Born in Cleveland in 1938, Arian received a bachelor of arts degree from Western Reserve University in 1961 and a doctorate in political science from Michigan State University in 1965. From 1966 to 1989, Arian was a professor of political science at Tel Aviv University, a founding faculty member of the school’s political science department. He also served as dean of the faculty of social sciences.
Arian continued his professional affiliations in Israel with appointments in 1990 as professor of political science at the University of Haifa and, in 1995, as research fellow at the Israel Democracy Institute in Jerusalem.
Arian wrote or co-authored more than 25 books and dozens of articles that have appeared in prestigious academic journals. Among his books are a series on elections in Israel and, in 1973, “The Choosing People: Voting Behavior in Israel.” He was considered the pre-eminent scholar of public opinion in Israel.
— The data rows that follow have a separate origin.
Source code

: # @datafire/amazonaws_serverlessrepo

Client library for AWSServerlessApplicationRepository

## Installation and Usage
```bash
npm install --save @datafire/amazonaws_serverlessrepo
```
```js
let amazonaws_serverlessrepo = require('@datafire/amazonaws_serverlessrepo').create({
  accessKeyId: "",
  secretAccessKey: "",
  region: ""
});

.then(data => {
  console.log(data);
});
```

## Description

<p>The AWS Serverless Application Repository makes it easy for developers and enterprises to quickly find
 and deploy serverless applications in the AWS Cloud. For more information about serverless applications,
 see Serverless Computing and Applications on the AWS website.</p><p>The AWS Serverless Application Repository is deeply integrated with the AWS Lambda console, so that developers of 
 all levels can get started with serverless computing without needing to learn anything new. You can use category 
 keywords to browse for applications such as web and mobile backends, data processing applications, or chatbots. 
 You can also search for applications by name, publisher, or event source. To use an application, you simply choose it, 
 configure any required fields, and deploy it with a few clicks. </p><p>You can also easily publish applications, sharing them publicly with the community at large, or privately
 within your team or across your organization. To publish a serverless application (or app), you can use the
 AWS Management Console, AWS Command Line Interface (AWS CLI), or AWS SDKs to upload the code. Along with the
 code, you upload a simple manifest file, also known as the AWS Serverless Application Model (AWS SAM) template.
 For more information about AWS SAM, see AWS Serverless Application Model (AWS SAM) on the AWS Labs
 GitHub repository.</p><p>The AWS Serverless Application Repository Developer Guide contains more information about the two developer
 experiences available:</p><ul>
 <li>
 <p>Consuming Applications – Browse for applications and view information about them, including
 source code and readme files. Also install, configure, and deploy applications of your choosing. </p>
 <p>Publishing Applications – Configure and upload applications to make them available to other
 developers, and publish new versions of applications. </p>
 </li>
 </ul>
I first came to know Arian when he visited at Queens College, in 1984. In 1986, I helped persuade him to come to the Graduate Center of the City University of New York, where he first served as executive officer of the political science program. For years, he continued to split his academic life between the United States and Israel.
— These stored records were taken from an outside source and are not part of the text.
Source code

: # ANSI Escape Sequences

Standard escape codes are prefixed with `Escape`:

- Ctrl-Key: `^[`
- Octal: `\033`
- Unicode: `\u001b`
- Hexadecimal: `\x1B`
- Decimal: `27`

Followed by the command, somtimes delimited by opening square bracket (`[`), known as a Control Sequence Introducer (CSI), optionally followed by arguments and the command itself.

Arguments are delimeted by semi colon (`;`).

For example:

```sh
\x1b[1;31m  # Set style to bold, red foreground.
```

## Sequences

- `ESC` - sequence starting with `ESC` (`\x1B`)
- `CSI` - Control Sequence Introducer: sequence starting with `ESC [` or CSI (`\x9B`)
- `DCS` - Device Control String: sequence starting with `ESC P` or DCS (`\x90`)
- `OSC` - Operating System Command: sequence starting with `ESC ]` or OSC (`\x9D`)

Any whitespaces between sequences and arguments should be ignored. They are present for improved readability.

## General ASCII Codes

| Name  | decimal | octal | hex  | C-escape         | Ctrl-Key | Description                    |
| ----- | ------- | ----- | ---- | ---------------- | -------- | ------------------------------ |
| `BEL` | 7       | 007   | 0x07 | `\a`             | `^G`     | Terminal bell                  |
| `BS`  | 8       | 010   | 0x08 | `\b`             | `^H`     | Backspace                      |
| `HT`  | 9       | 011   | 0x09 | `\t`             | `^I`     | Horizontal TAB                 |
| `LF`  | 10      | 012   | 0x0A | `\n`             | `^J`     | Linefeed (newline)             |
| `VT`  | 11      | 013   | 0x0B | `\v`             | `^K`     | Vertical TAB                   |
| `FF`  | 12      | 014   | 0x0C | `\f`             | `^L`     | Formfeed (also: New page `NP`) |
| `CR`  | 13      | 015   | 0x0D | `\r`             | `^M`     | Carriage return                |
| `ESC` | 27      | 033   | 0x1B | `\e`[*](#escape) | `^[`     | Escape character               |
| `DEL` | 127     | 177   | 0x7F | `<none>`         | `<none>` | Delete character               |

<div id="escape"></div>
Arian’s decision to settle in Israel had to have been motivated by his idealism. But there was nothing romantic about his scholarly writing. It was driven by a quest for objective truth and critical understanding. In his “Politics in Israel: The Second Generation” (Revised Edition, Chatham House, 1989), for example, he wrote that politics in Israel is elite politics. Everybody’s vote might be equal to everybody else’s, but in reality, a ruling elite emerges. Ruling elites might change, but even in Israel, he wrote, they are likely to be “homogeneous, unified, and self-conscious.”
Arian was a person of great but controlled — and infectious — enthusiasms. In the last weeks of his final semester of teaching at the CUNY Graduate Center, he could barely speak. Yet his students did not drop his course or walk out. They empathized deeply with his plight, and felt his pain. His plans to return to teaching in the fall at the Graduate Center might have appeared to most of us as totally unreasonable, given his health. But, he said quietly, he would manage. The course was on Israeli politics, and he would have guest lecturers, he could write messages, his students would understand — and learn. It was for him, perhaps, a lifeline or a promise that there was a future.
During a Sabbath lunch he had with friends and colleagues when he was already very ill, Arian could not eat and, unable to speak, simply sat at the head of the table and enjoyed our enjoyment of the meal. We could not feel uncomfortable but instead joined in his pleasure. How was it possible that somebody who was in such pain and discomfort could invite you to dinner in his final weeks and have you share a meal without self-consciousness, happy in your company?
His love for his wife, Carol, and for his children and grandchildren, the glimpses that we had of his love for other family members, his great capacity for enjoyment and his ability to share those pleasures, along with his great scholarship and teaching, made him a colleague and friend like no other.